● **Text provided**
((

= Argument from reason =

Argument for the existence of God

The argument from reason is a transcendental argument against metaphysical naturalism and for the existence of God (or at least a supernatural being that is the source of human reason). The best-known defender of the argument is C. S. Lewis. Lewis first defended the argument at length in his 1947 book, Miracles: A Preliminary Study. In the second edition of Miracles (1960), Lewis substantially revised and expanded the argument.

Contemporary defenders of the argument from reason include Alvin Plantinga, Victor Reppert and William Hasker.

==The argument==
Metaphysical naturalism is the view that nature as studied by the natural sciences is all that exists. Naturalists deny the existence of supernatural deities, souls, an afterlife, or anything supernatural. Nothing exists outside or beyond the physical universe.

The argument from reason seeks to show that naturalism is self-refuting, or otherwise false and indefensible.

According to Lewis,

One absolutely central inconsistency ruins [the naturalistic worldview].... The whole picture professes to depend on inferences from observed facts. Unless inference is valid, the whole picture disappears.... [U]nless Reason is an absolute--all is in ruins. Yet those who ask me to believe this world picture also ask me to believe that Reason is simply the unforeseen and unintended by-product of mindless matter at one stage of its endless and aimless becoming. Here is flat contradiction. They ask me at the same moment to accept a conclusion and to discredit the only testimony on which that conclusion can be based.
— C. S. Lewis, "Is Theology Poetry?", The Weight of Glory and Other Addresses

More precisely, Lewis's argument from reason can be stated as follows:

1. No belief is rationally inferred if it can be fully explained in terms of nonrational causes.

Support: Reasoning requires insight into logical relations. A process of reasoning (P therefore Q) is rational only if the reasoner sees that Q follows from, or is supported by, P, and accepts Q on that basis. Thus, reasoning is trustworthy (or "valid", as Lewis sometimes says) only if it involves a special kind of causality, namely, rational insight into logical implication or evidential support. If a bit of reasoning can be fully explained by nonrational causes, such as fibers firing in the brain or a bump on the head, then the reasoning is not reliable, and cannot yield knowledge. Consider this example: Person A refuses to go near the neighbor’s dog because he had a bad childhood experience with dogs. Person B refuses to go near the neighbor’s dog because one month ago he saw it attack someone. Both have given a reason for staying away from the dog, but person A’s reason is the result of nonrational causes, while person B has given an explanation for his behavior following from rational inference (animals exhibit patterns of behavior; these patterns are likely to be repeated; this dog has exhibited aggression towards someone who approached it; there is a good chance that the dog may exhibit the same behavior towards me if I approach it). Consider a second example: person A says that he is afraid to climb to the 8th story of a bank building because he and humans in general have a natural fear of heights resulting from the processes of evolution and natural selection. He has given an explanation of his fear, but since his fear results from nonrational causes (natural selection), his argument does not follow from logical inference.

2. If naturalism is true, then all beliefs can be fully explained in terms of nonrational causes.

Support: Naturalism holds that nature is all that exists, and that all events in nature can in principle be explained without invoking supernatural or other nonnatural causes. Standardly, naturalists claim that all events must have physical causes, and that human thoughts can ultimately be explained in terms of material causes or physical events (such as neurochemical events in the brain) that are nonrational.

))

● **Recorded data**
((

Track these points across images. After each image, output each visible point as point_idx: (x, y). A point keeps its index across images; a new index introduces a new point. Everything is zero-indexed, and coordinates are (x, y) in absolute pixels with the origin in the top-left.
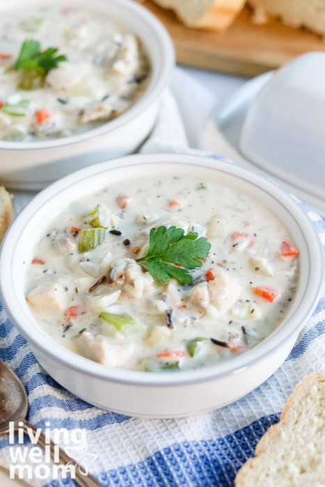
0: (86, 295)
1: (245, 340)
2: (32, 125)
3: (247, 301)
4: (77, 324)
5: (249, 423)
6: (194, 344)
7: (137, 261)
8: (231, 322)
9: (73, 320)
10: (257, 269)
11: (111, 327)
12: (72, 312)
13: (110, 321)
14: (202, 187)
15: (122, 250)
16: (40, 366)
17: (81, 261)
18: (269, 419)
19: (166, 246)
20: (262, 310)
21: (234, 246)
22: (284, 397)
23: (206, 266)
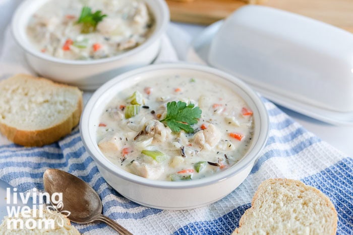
0: (132, 141)
1: (228, 162)
3: (226, 140)
4: (129, 158)
5: (231, 210)
6: (198, 165)
7: (161, 121)
8: (218, 153)
9: (126, 156)
10: (230, 123)
11: (150, 158)
12: (125, 151)
13: (148, 155)
14: (192, 81)
15: (151, 116)
16: (108, 184)
17: (128, 123)
18: (243, 207)
19: (177, 112)
20: (235, 145)
21: (215, 111)
22: (249, 195)
23: (200, 123)
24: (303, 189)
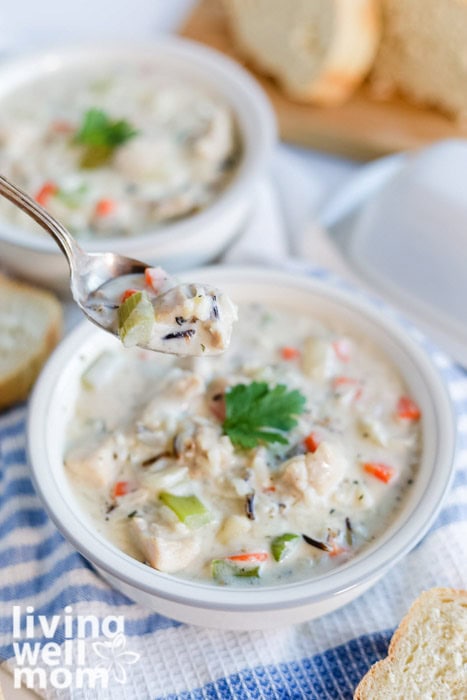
1: (349, 540)
3: (356, 482)
4: (125, 504)
6: (280, 543)
8: (332, 511)
9: (119, 499)
11: (171, 514)
12: (120, 490)
20: (373, 495)
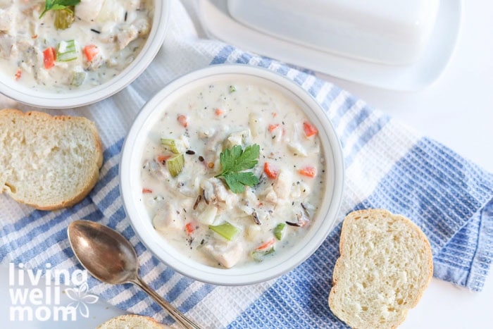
0: (193, 212)
1: (307, 215)
2: (86, 64)
3: (298, 183)
4: (196, 238)
6: (278, 231)
7: (217, 177)
8: (293, 203)
9: (192, 235)
10: (295, 154)
13: (217, 232)
20: (308, 186)
21: (273, 138)
23: (261, 162)
24: (390, 220)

))

● **Work request A**
Answer these about the text on the argument from reason, marking each answer (i), (ii), (iii):
(i) In what year and in which book did Lewis first defend the argument at length?
(ii) Which contemporary defenders of the argument are named?
(iii) In the second example, to which story of a bank building is person A afraid to climb?
● **Work request B**
Please reproduce the passage of the text on the argument from reason between "Contemporary defenders of" and "the physical universe.", inclusive.

● **Answer space A**
(i) 1947, in Miracles: A Preliminary Study
(ii) Alvin Plantinga, Victor Reppert and William Hasker
(iii) The 8th story

● **Answer space B**
Contemporary defenders of the argument from reason include Alvin Plantinga, Victor Reppert and William Hasker.

==The argument==
Metaphysical naturalism is the view that nature as studied by the natural sciences is all that exists. Naturalists deny the existence of supernatural deities, souls, an afterlife, or anything supernatural. Nothing exists outside or beyond the physical universe.